## WHAT YOU NEED TO DO
Can you reproduce every line of the material below word for word, leaving out the pictures?

DATA EXTRACT Start Marker

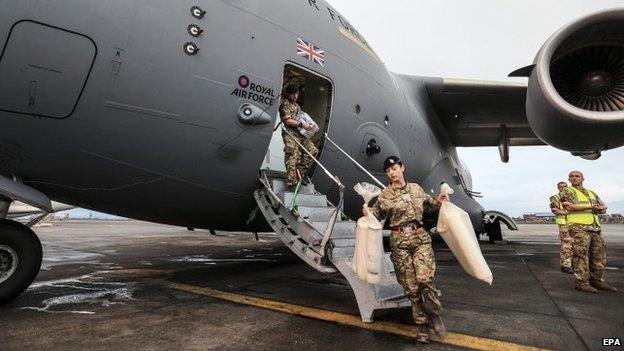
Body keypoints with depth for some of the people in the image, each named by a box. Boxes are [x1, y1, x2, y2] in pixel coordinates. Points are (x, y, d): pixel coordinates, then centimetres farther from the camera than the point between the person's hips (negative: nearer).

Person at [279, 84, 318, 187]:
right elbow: (287, 120, -10)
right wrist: (301, 124, -16)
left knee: (313, 150, -3)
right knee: (293, 157, -16)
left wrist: (307, 124, 12)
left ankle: (300, 173, -2)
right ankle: (292, 182, -16)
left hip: (300, 133, 8)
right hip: (290, 134, -8)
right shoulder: (285, 104, 1)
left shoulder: (297, 105, 28)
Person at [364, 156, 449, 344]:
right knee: (411, 285, 2)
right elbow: (377, 213, 7)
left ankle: (434, 314, 14)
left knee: (424, 278, -15)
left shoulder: (416, 188, 9)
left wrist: (438, 201, 5)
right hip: (400, 241, -1)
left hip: (421, 238, 2)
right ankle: (422, 325, 20)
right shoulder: (385, 195, -1)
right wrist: (367, 211, -14)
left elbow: (428, 205, 25)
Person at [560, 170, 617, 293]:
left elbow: (603, 208, 16)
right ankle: (582, 283, -2)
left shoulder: (592, 193, 23)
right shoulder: (567, 191, 2)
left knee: (599, 255, 9)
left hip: (595, 227, 7)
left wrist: (601, 208, -7)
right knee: (581, 255, -7)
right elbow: (570, 207, -13)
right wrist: (591, 206, -15)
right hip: (579, 227, -7)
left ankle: (597, 281, 19)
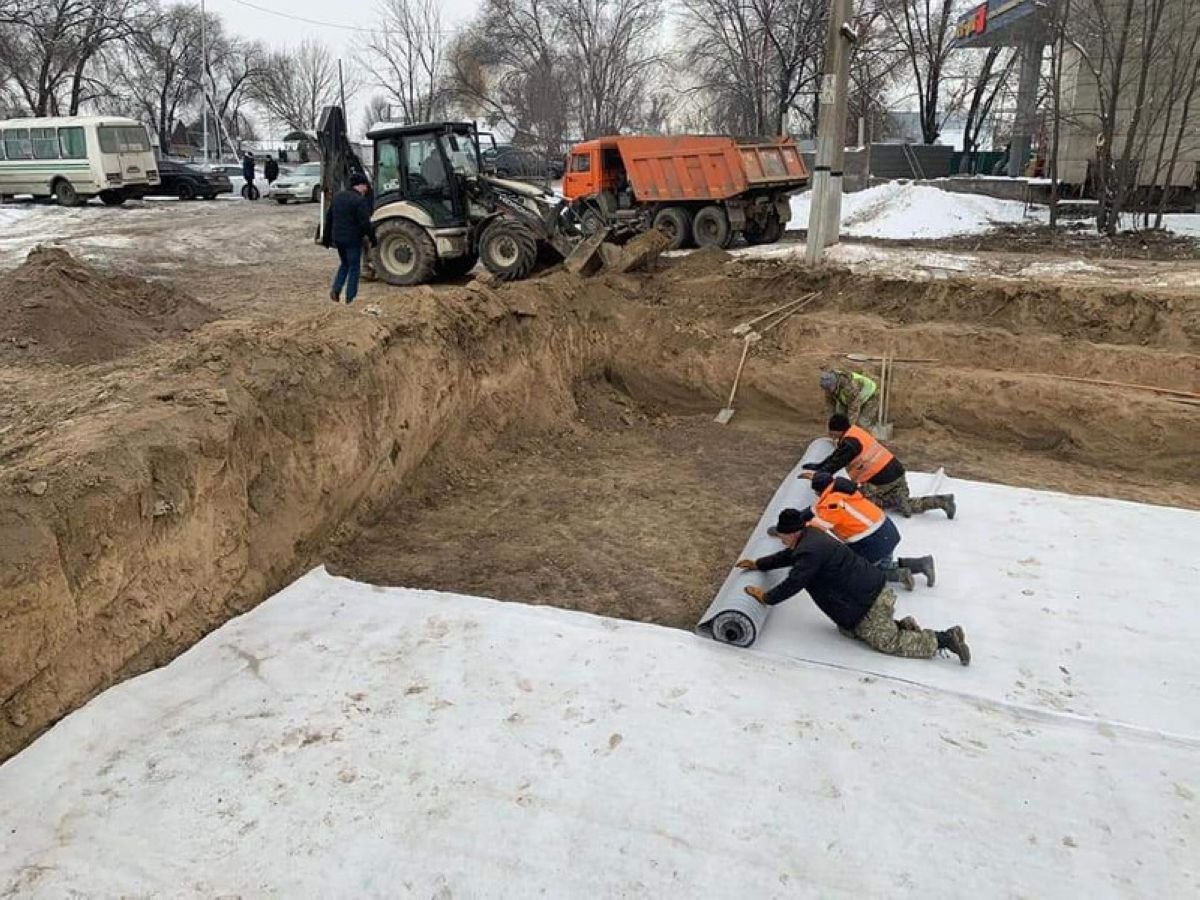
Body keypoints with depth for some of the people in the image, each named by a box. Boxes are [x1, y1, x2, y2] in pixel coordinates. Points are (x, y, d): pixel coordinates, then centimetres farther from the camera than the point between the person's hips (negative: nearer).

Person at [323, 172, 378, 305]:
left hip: (338, 238, 7)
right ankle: (350, 298, 6)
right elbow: (365, 223, -19)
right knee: (354, 268, 4)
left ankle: (336, 289, 9)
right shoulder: (360, 201, -16)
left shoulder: (338, 196, 10)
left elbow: (329, 218, 15)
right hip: (353, 239, -7)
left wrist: (328, 237, 22)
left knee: (345, 264, 24)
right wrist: (373, 239, -8)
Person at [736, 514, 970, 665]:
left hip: (869, 603, -10)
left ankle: (945, 638, 1)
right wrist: (758, 564, 25)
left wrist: (767, 598, -11)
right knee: (847, 630, 18)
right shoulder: (810, 536, 9)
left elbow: (792, 584, -24)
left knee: (887, 642, -3)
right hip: (869, 593, 10)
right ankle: (902, 626, 15)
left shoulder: (811, 551, -24)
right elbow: (788, 556, 25)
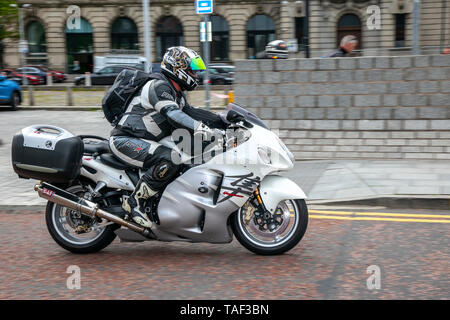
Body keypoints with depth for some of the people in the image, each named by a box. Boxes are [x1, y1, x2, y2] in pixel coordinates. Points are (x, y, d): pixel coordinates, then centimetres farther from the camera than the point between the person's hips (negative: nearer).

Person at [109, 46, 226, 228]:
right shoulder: (159, 86, -17)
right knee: (169, 160, -31)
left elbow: (190, 112, 17)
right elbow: (173, 115, -31)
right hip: (124, 140, -11)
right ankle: (135, 202, -22)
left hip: (146, 142, 11)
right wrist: (206, 131, -40)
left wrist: (223, 122, 5)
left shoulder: (177, 93, 16)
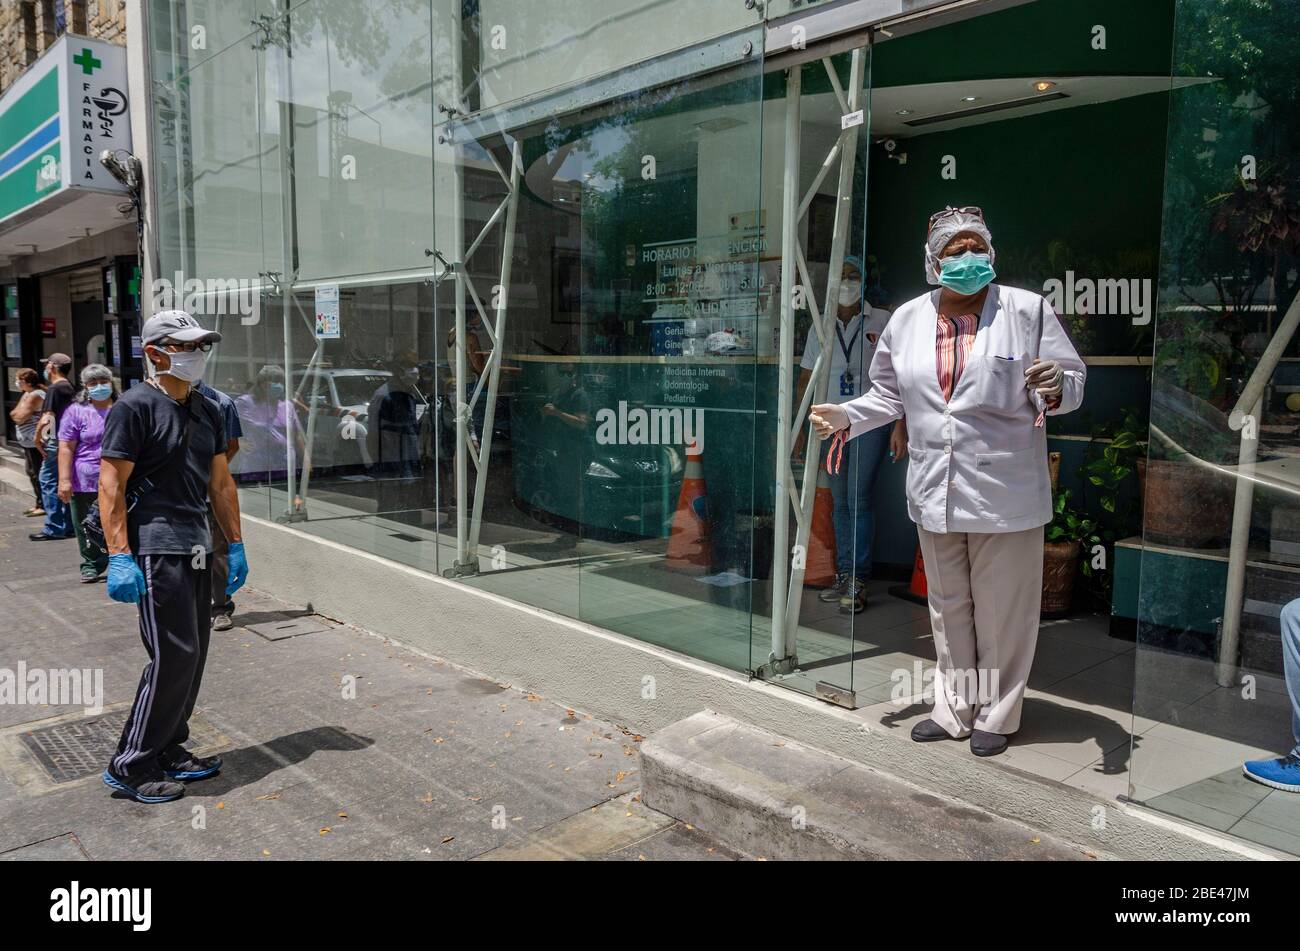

DATA EXTRACT End Marker

## ANSWER TO THIS PROBLEM
Body keypoints with depth for some of the people in the image, each named by a box. Boxes are [x1, y1, x2, y2] in pixel coordinates. Points are (x, y, d): pixel coordinates, then centimetres farther from the camera than the point between the person's hips (negative: nearer).

Person at [279, 84, 318, 187]:
right elbow: (287, 120, -10)
right wrist: (301, 124, -16)
left knee: (313, 150, -3)
right knee: (293, 157, -16)
left wrist: (307, 124, 12)
left ankle: (300, 173, -2)
right ankle: (292, 182, -16)
left hip: (300, 133, 8)
right hip: (290, 134, -8)
right shoulder: (285, 104, 1)
left shoulder: (297, 105, 28)
Person at [364, 156, 449, 344]:
right knee: (411, 285, 2)
right elbow: (377, 213, 7)
left ankle: (434, 314, 14)
left knee: (424, 278, -15)
left shoulder: (416, 188, 9)
left wrist: (438, 201, 5)
right hip: (400, 241, -1)
left hip: (421, 238, 2)
right ankle: (422, 325, 20)
right shoulder: (385, 195, -1)
right wrist: (367, 211, -14)
left elbow: (428, 205, 25)
Person at [560, 170, 617, 293]:
left elbow: (603, 208, 16)
right ankle: (582, 283, -2)
left shoulder: (592, 193, 23)
right shoulder: (567, 191, 2)
left knee: (599, 255, 9)
left hip: (595, 227, 7)
left wrist: (601, 208, -7)
right knee: (581, 255, -7)
right elbow: (570, 207, -13)
right wrist: (591, 206, -15)
right hip: (579, 227, -7)
left ankle: (597, 281, 19)
Body keypoints with depth for some of the people in the image, each named by a box. Boxes are [x1, y1, x2, y2] in pixel coordinates. Points are (x, y, d): pixel coordinates, then centimetres farther from the camera than the point between the person's hips (negative: nearer).

Person at [323, 172, 378, 305]:
left hip: (338, 238, 7)
right ankle: (350, 298, 6)
right elbow: (365, 223, -19)
right knee: (354, 268, 4)
left ankle: (336, 289, 9)
right shoulder: (360, 201, -16)
left shoulder: (338, 196, 10)
left elbow: (329, 218, 15)
right hip: (353, 239, -7)
left wrist: (328, 237, 22)
left knee: (345, 264, 24)
right wrist: (373, 239, -8)
Person at [736, 514, 970, 665]:
left hip: (869, 603, -10)
left ankle: (945, 638, 1)
right wrist: (758, 564, 25)
left wrist: (767, 598, -11)
right knee: (847, 630, 18)
right shoulder: (810, 536, 9)
left elbow: (792, 584, -24)
left knee: (887, 642, -3)
right hip: (869, 593, 10)
right ankle: (902, 626, 15)
left shoulder: (811, 551, -24)
right elbow: (788, 556, 25)
Body keypoints with depth for some of the people in the image, each named by a box. Boxes are [x1, y1, x2, y2] in pixel coordinates. Points are (x, y, d): pixel coordinates, then centimetres farther from the camera than the point between the person's hips (negative: nearer).

Person at [109, 46, 226, 228]:
right shoulder: (159, 86, -17)
right knee: (169, 160, -31)
left elbow: (190, 112, 17)
right elbow: (173, 115, -31)
right hip: (124, 140, -11)
right ankle: (135, 202, -22)
left hip: (146, 142, 11)
right wrist: (206, 131, -40)
left wrist: (223, 122, 5)
left shoulder: (177, 93, 16)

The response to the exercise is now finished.